Thunderstorm in Kansas
Thunderstorm in Kansas (Photo credit: Wikipedia)

At the end of August, the U.S. National Academies Board on Research Data and Information (BRDI) met in Washington, DC. The Board is primarily a group of scientists who monitor the scientific landscape and propose initiatives to the National Research Council (NRC) related to data collection, management of data systems, and data sharing within the research community.

One of the speakers that day was Kelvin Droegemeier, Professor at University of Oklahoma. His presentation, A Strategy for Dynamically Adaptive Weather Prediction: Cyberinfrastructure Reacting to the Atmosphere, was fascinating from several perspectives. First, simply the notion that our weather prediction system — as good as it is — is a one-size-fits-all approach that has not been at all adaptive to conditions and storm development was quite interesting. The research work that Droegemeier is leading toward making the system adaptive, such that it could react both locally and quickly to focus attention on specific weather events (say that approaching thunderstorm with tornado potential) was even more fascinating. Finally, the implications for large-scale data analysis and storage (where massive amounts of data are generated daily) are particularly interesting to the research and scholarly communications community.

Dr. Droegemeier made the point that there was little value in storing all the fine-grain data for replicability purposes, since the scale of data collection was too massive, and the time-scale of that data use was so narrow that it would be both unnecessary and irrelevant. The atmosphere and the data being gathered to measure it, even at a very low resolution, is tremendous. One fact that he pointed out related to this was that most commercial airliners are collecting and transmitting weather data every six seconds at low altitudes and at between five and six minutes at higher altitudes while en route. This data stream alone is responsible for over 140,000 observations per day. Combined with other data streams, such as meteorological stations, weather radar, weather balloons, and other data collection methodology, the amount of weather data is massive even at a macro level.

Problem to work on: In the weather prediction article, how many observations per day does the data stream from commercial airliners produce? The lines that follow come from another source.

Supplied data:

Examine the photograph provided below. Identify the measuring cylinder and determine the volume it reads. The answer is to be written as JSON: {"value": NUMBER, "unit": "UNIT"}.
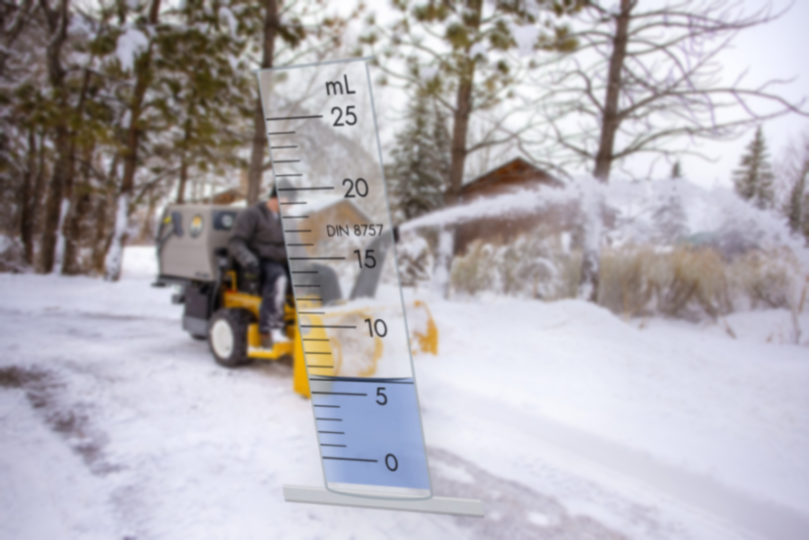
{"value": 6, "unit": "mL"}
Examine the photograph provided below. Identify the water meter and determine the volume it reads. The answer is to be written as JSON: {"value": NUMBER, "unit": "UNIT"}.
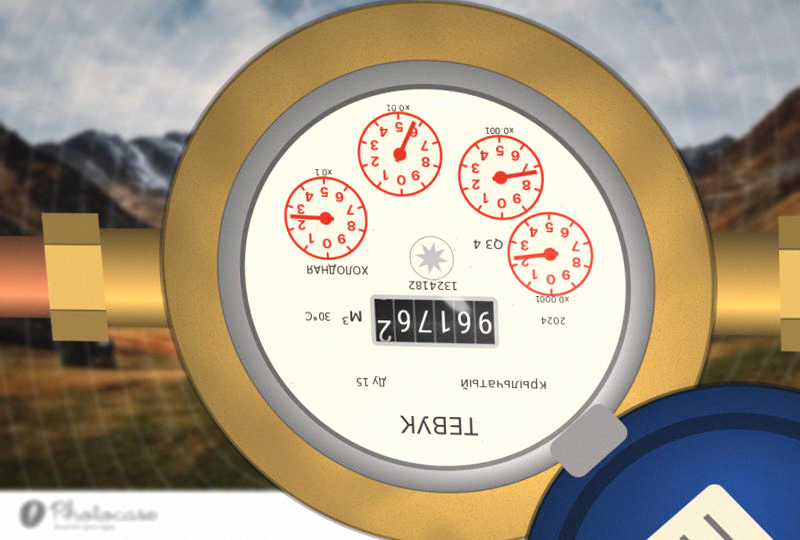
{"value": 961762.2572, "unit": "m³"}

Result of the exercise: Over 140,000 observations per day.